You are viewing a plain text version of this content. The canonical link for it is here.

Posted to dev@calcite.apache.org by Feng Zhu <we...@gmail.com> on 2019/10/29 02:28:57 UTC

[DISCUSSION] Cache Optimization in JdbcSchema

Hi all,
We made some optimizations in practice. But I'm not sure whether this kind
of change is necessary to the community, because it will make the code
complex.

Current now, JdbcSchema caches all JdbcTables in tableMap (i.e.,*
ImmutableMap<String, JdbcTable> tableMap*)

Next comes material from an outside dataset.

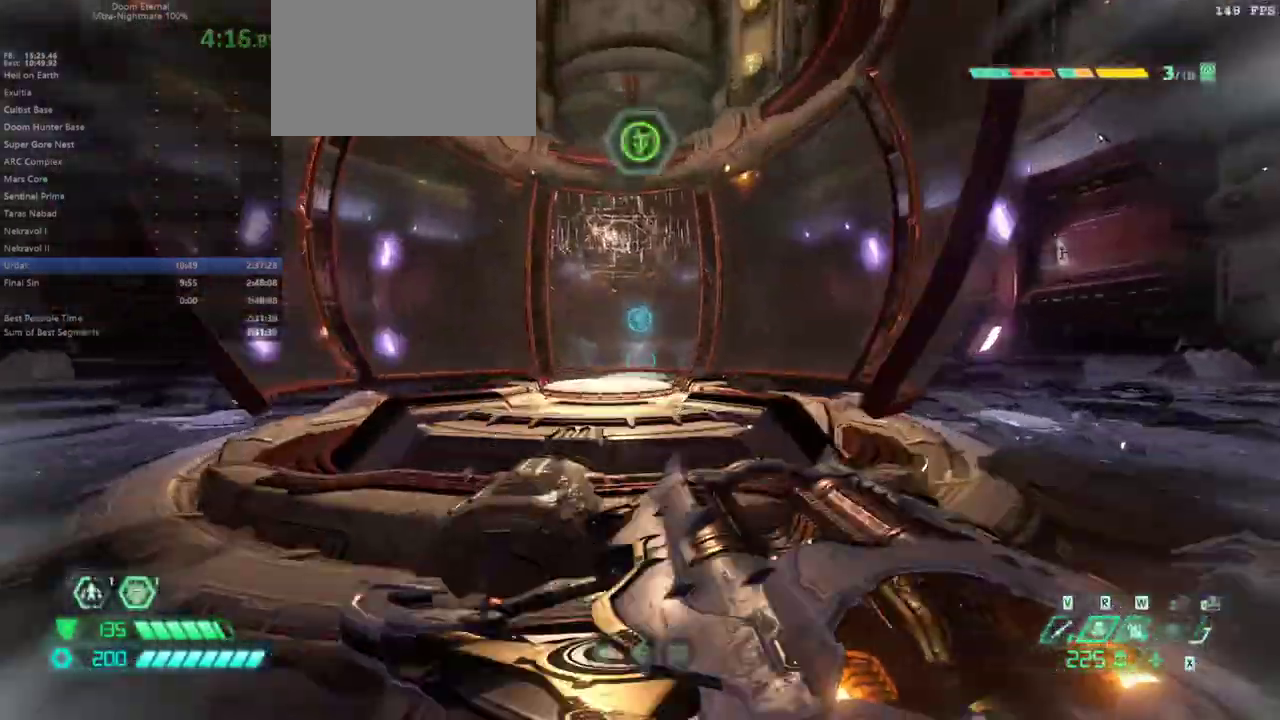
{"keys": ["fw"], "mouse": [], "events": [[33, "dash", "down"], [167, "dash", "up"]]}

In our production environment, there are about 3000+ datasources and
correspondingly creating 3000+ JdbcSchemas, while each JdbcSchema may
contain up to 10000+ tables.Consequently, the table map occupies nearly
10GB memory, bringing great pressure on the server.

We encode <*catalogName, schemaName, tableTypeName*> tuple as unique
Integer, and simplify the table map as <*String, Integer*>. According to
the Integer, we can find tuple and construct JdbcTable dynamically. Benefit
from this, the cached table map costs only about 800MB memory.

Best,
DonnyZone

Re: [DISCUSSION] Cache Optimization in JdbcSchema

Posted by Julian Hyde <jh...@apache.org>.

How much benefit is that massive cache giving you? If it’s not giving much benefit, maybe we should not be caching so much. Maybe in your case caching just the current schema (or the most recent 2 or 3 schemas) would be a better strategy.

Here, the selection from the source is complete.